Quant à Público, quotidien de gauche, il présente l’affaire comme "un cas de l’histoire universelle de l’infamie". "Le rapport de Varela constitue un avertissement catégorique à tout juge qui prétend fouiner dans les crimes du franquisme : dans l’Espagne du XXIe siècle, il existe des lignes rouges à ne pas franchir. L’Allemagne a pu juger le nazisme, parce que Hitler a perdu la guerre. En Espagne, Franco a non seulement gagné mais il a aussi dirigé pendant presque quarante ans, et, apparemment, il reste encore victorieux trente-cinq ans après sa mort. Une loi préconstitutionnelle d’amnistie [la Constitution espagnole a été adoptée un an après celle de l’amnistie, en 1978] fonctionne encore comme un rempart contre la vérité et la justice. Il manque quelque chose à une démocratie dans laquelle se produisent un tel affront et une telle humiliation."
Les quotidiens conservateurs et de centre droit font entendre un autre son de cloche. Pour
El Mundo (centre droit) il est regrettable que le gouvernement se soit joint "au chantage fait contre le Tribunal suprême", car Garzón "a utilisé la justice pour alimenter son immense ego, en profiter démesurément, tenter de bâtir une carrière politique et satisfaire ses rancœurs".
Pour
ABC (monarchiste et conservateur), "les accusations calomnieuses et injurieuses proférées contre les magistrats du Tribunal suprême ne sont rien d’autres que le début d’une campagne renouvelée contre la Constitution de 1978 et le système judiciaire organisé autour de l’indépendance des juges et des magistrats". "A nouveau, le manichéisme s'est emparé de la gauche qui attaque le pacte constitutionnel et réclame, trente-cinq ans plus tard, une nouvelle transition fondée sur les règlements de comptes et la revanche."
(Courrier International, 16 avril).


LibéToulouse :

- "Si l'Europe a un sens, alors l'appel des universitaires français, lancé depuis Pau, aura peut-être un écho jusqu'en Espagne. Le juge Baltazar Garzon y est sur le point d'être suspendu de ses fonctions pour avoir eu l'intention de poursuivre le franquisme au motif de «crimes contre l'Humanité».
Les signataires de la pétition datée du 14 avril, anniversaire de la IIème République espagnole, se déclarent «solidaires» du magistrat.
150 000 disparus dans les fosses communes, 30 000 enfants volés: c'est à la demande des familles des victimes que ce juge qui a déjà poursuivi le général chilien Pinochet a voulu ouvrir une enquête. Laquelle n'est pas du goût de tous, Outre-Pyrénées.
Pétition d’universitaires français :
«Pour avoir, à la demande des familles des victimes, voulu ouvrir une instruction contre le franquisme, ses crimes contre l’humanité : 150 000 disparus dans les fosses communes, 30 000 enfants volés, etc., le juge espagnol Baltazar Garzón est sur le point d’être suspendu de ses fonctions.Il est poursuivi pour «prévarication» par des groupuscules fascistes, «Mains propres», «Phalange»… relayés par l’appareil judiciaire.

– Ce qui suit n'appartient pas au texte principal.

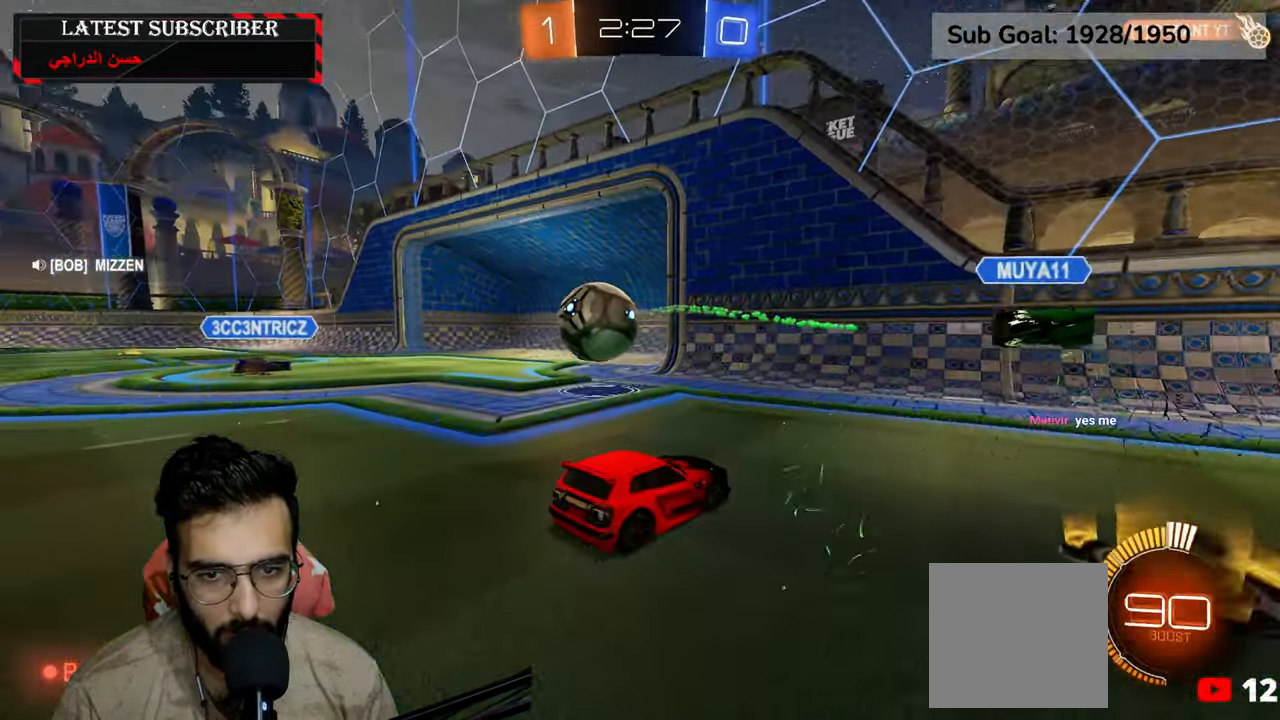
{"dt_ms": 500, "buttons": [], "left_stick": "center", "right_stick": "center", "events": [[67, "L1", "up"], [117, "R1", "down"], [217, "R1", "up"], [367, "left_stick", "center"]]}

Nous, universitaires français, nous déclarons solidaires du combat du juge et des familles, et exigeons que la justice espagnole abandonne ces poursuites infondées.La destitution du juge Garzón hypothèquerait gravement le fonctionnement de la démocratie espagnole et de son système judiciaire».
Si vous souhaitez signer : jean.ortiz@univ-pau.fr.
(16 avril 2010).


Le sommeil du Caudillo au prix de, par exemple, 150.000 "disparus". Etrange facette d'une Espagne démocratique dont la justice elle-même est tenue à rester sourde, aveugle et muette sur les crime d'une dictature (Mont. JEA pour ce superbe roman consacré aux Voix du Pamano et bien trop ignoré / DR).

NB :

Soutiens en Espagne
http://www.congarzon.com/
et
http://www.facebook.com/group.php?gid=107978212568208&ref=ts

Pages de ce blog
- P. 233 : "Los Caminos de la Memoria", le film.
- P. 163 : "Les voix du Pamano", roman.
- P. 130 : "La Retirada".
- P. 110 : "Instants de guerre d'Espagne".
- P. 78 : "Hommage à la Catalogne".
- P. 8 : "Archivo rojo".




13 commentaires:

Brigetoun a dit…

je n'avais pas compris ce qu'on lui reprochait - soulagée - on peut espérer que ce procès tournera au ridicule des accusateurs, non ? plus le rappel de leurs éminentes qualités

D. Hasselmann a dit…

Les juges dérangent, en Espagne comme en France (revoir les films "Z" de Costa-Gavras ou "Le Juge Fayard" d'Yves Boisset).

On voudrait les faire taire, les faire disparaître : on ne pouvait leur donner d'"instructions" comme aux procureurs de la République.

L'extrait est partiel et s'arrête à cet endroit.